What needs to be done => A complete answer includes every line below with the word "degrees".

Dataset excerpts
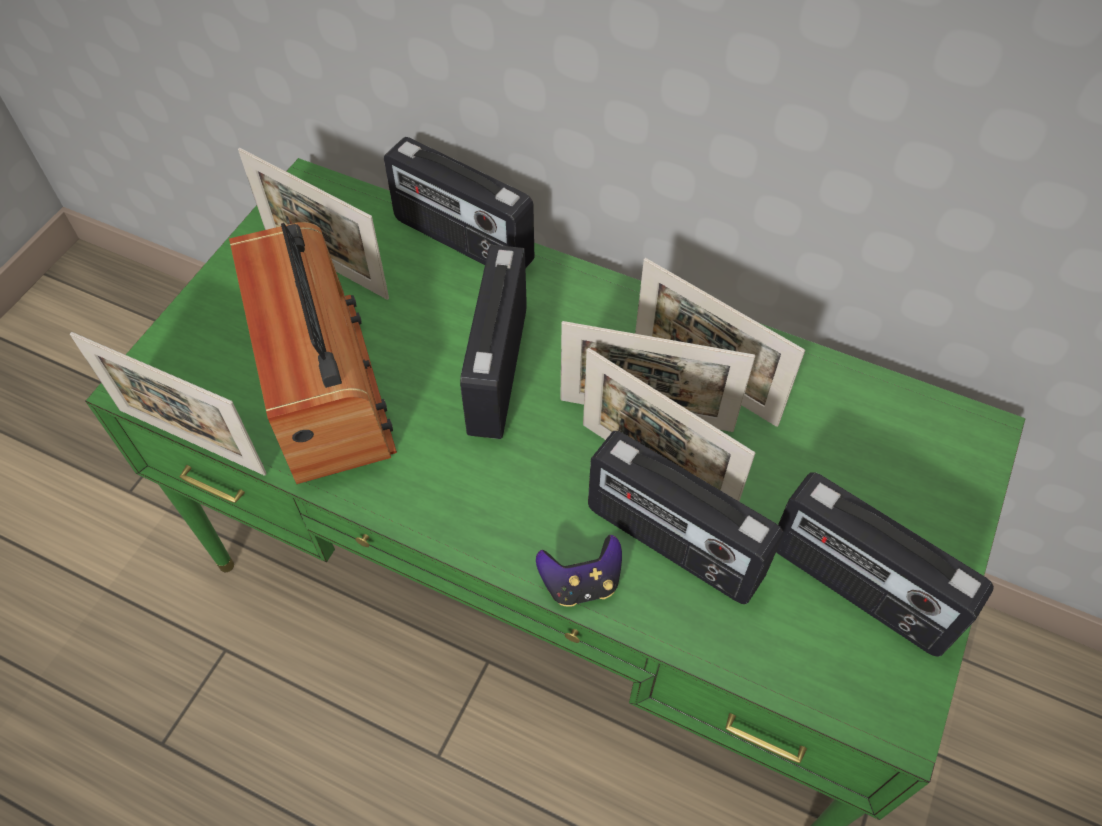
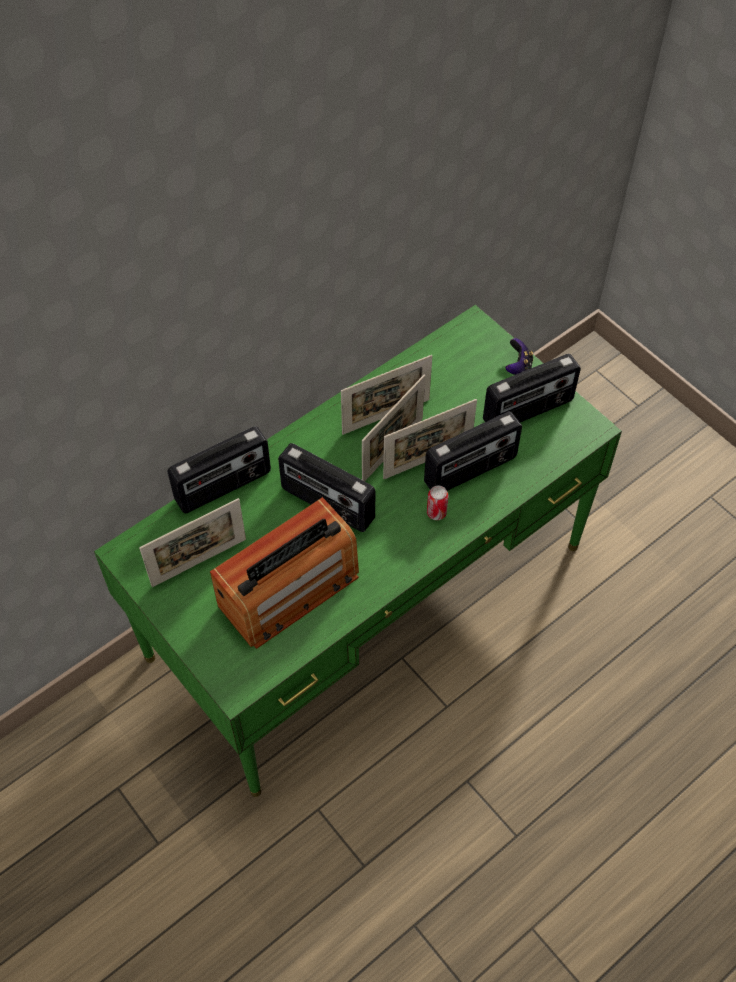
camera: 65 degrees left, 0 degrees up
(191, 441) = (293, 668): picture frame -> none
(323, 384) = (289, 590): radio -> radio turned 135 degrees clockwise
(558, 524) = (436, 513): none -> can
(581, 583) = (472, 516): game controller -> game controller (518, 368)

Solution =>
camera: 65 degrees left, 0 degrees up
(323, 384) = (289, 590): radio -> radio turned 135 degrees clockwise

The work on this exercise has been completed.